§ Assignment: Leave out the images and repeat the listing below without a single change.

§ Dataset excerpt:
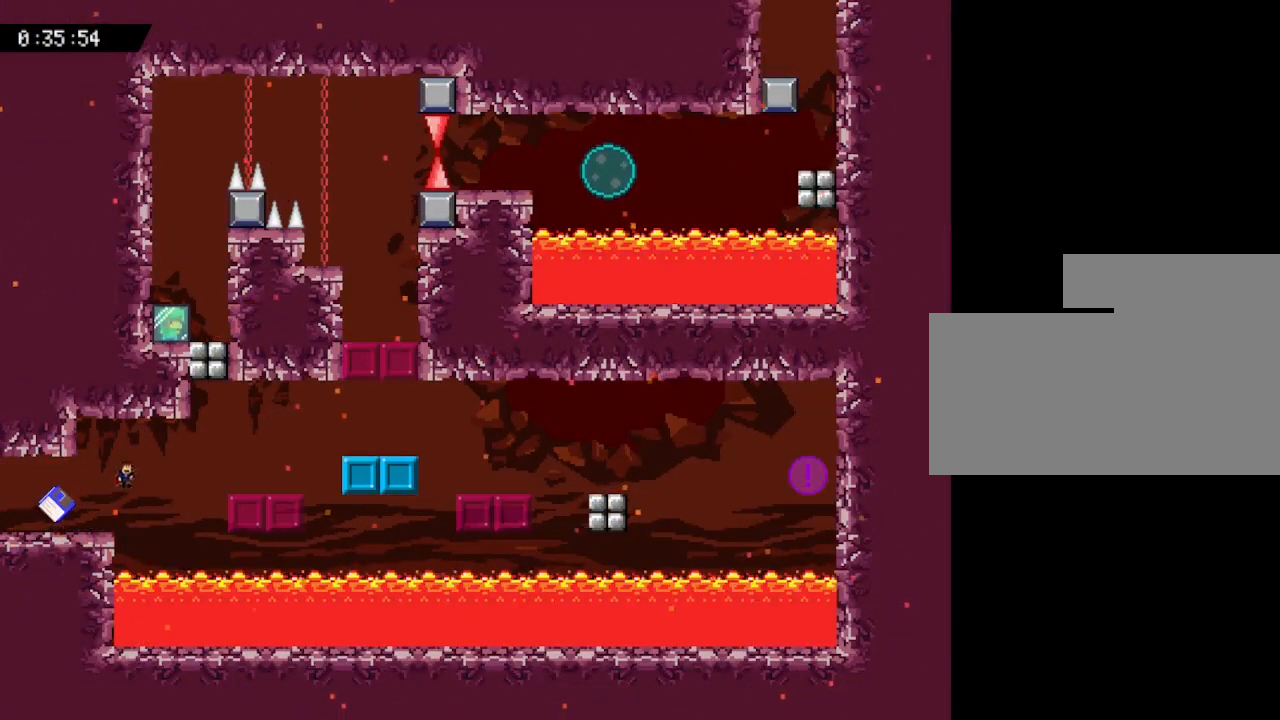
{"keys": ["right"], "events": []}
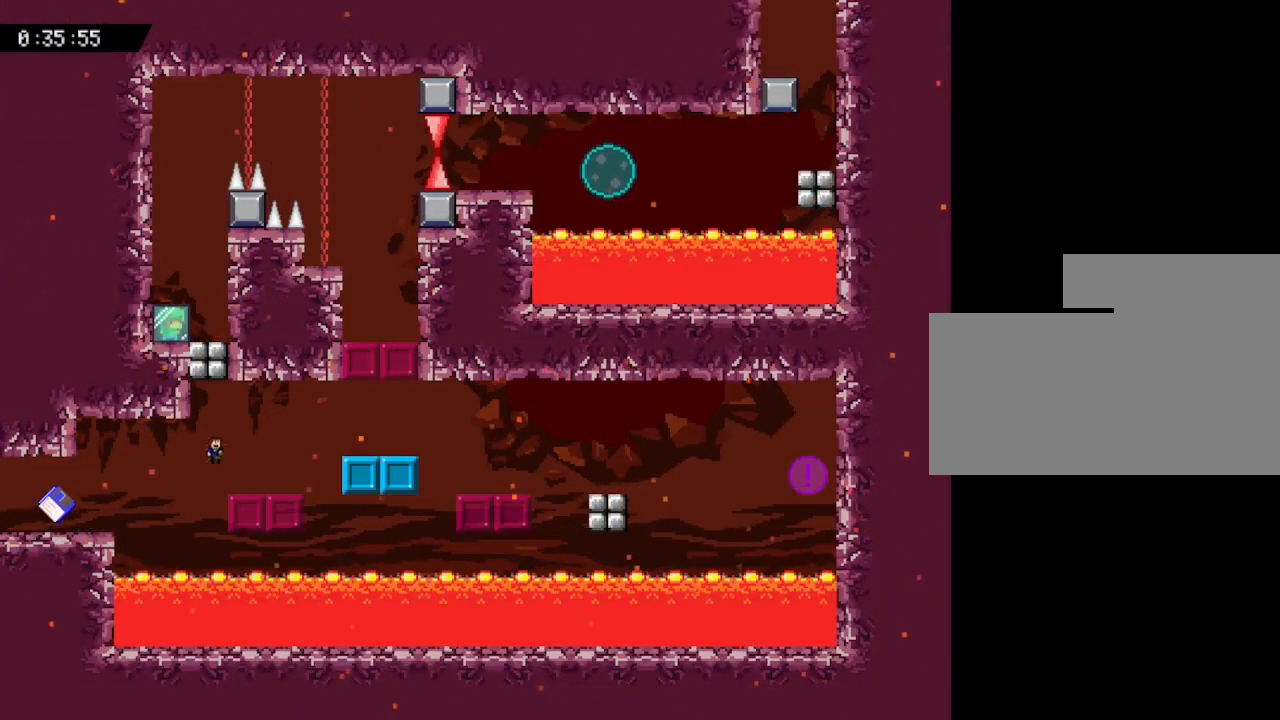
{"keys": [], "events": [[367, "right", "up"]]}
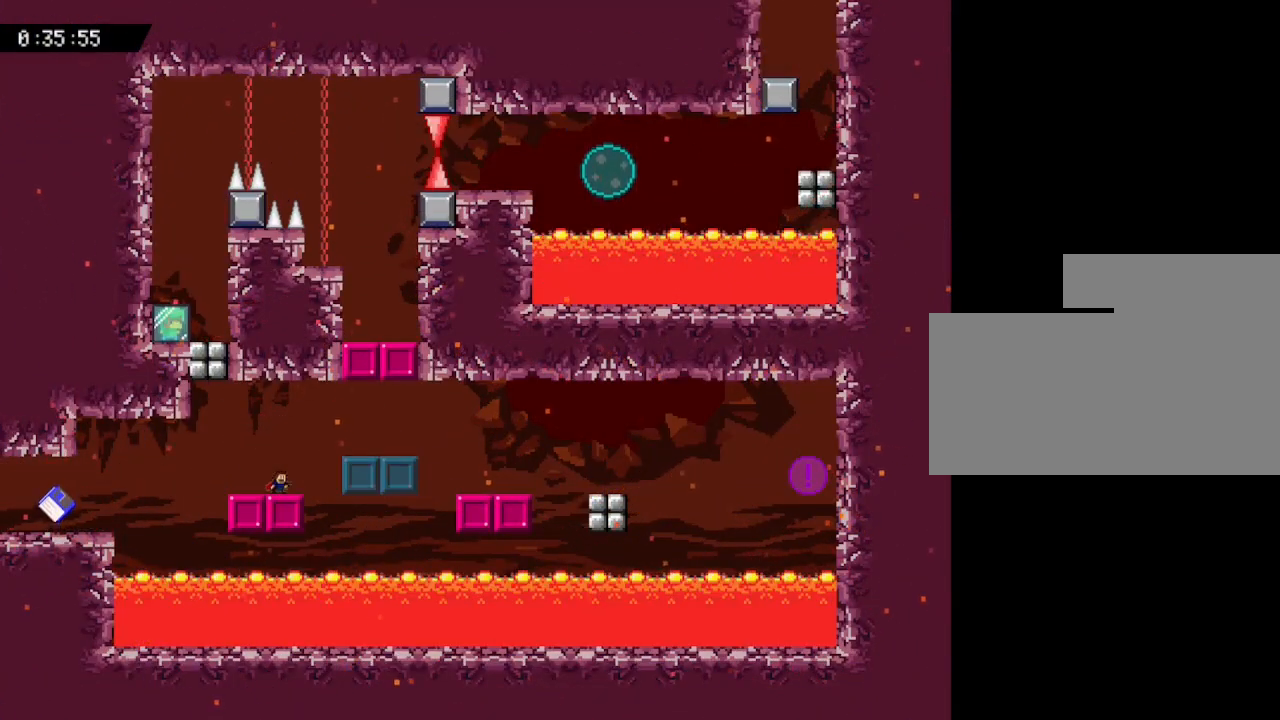
{"keys": ["right"], "events": [[417, "right", "down"]]}
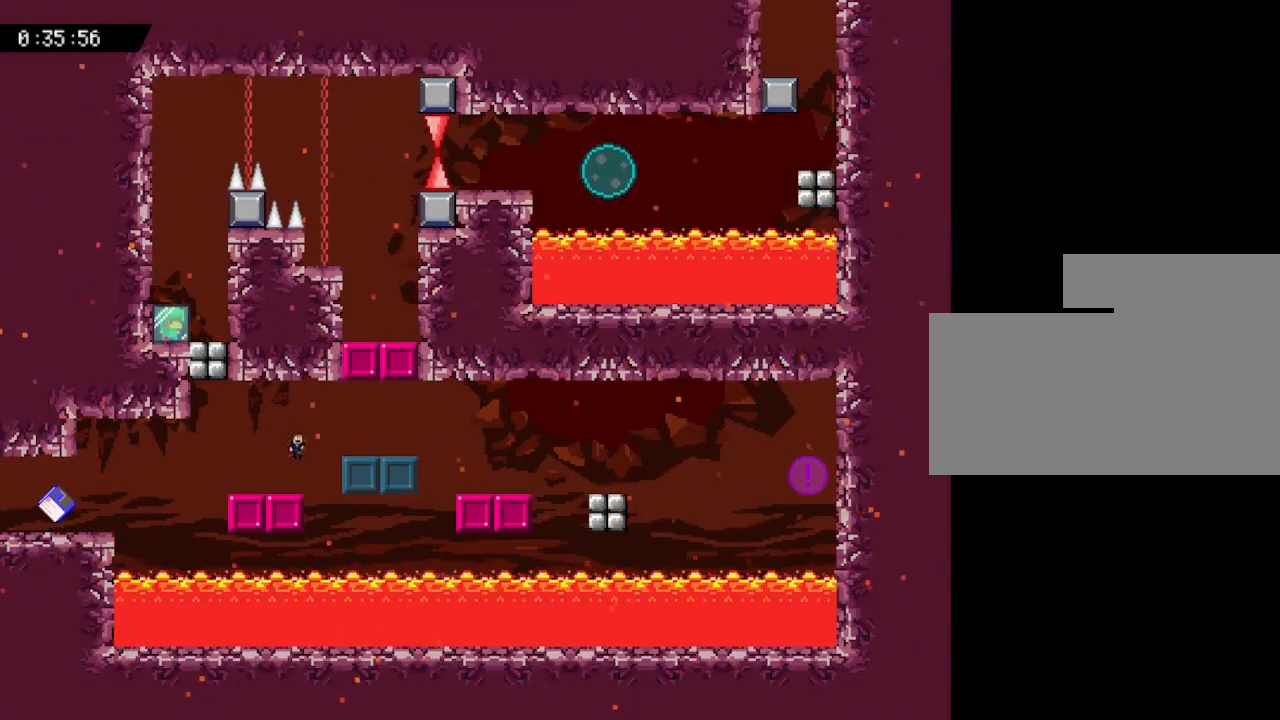
{"keys": [], "events": [[450, "right", "up"]]}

§ Result of this exercise:
{"keys": ["right"], "events": []}
{"keys": [], "events": [[367, "right", "up"]]}
{"keys": ["right"], "events": [[417, "right", "down"]]}
{"keys": [], "events": [[450, "right", "up"]]}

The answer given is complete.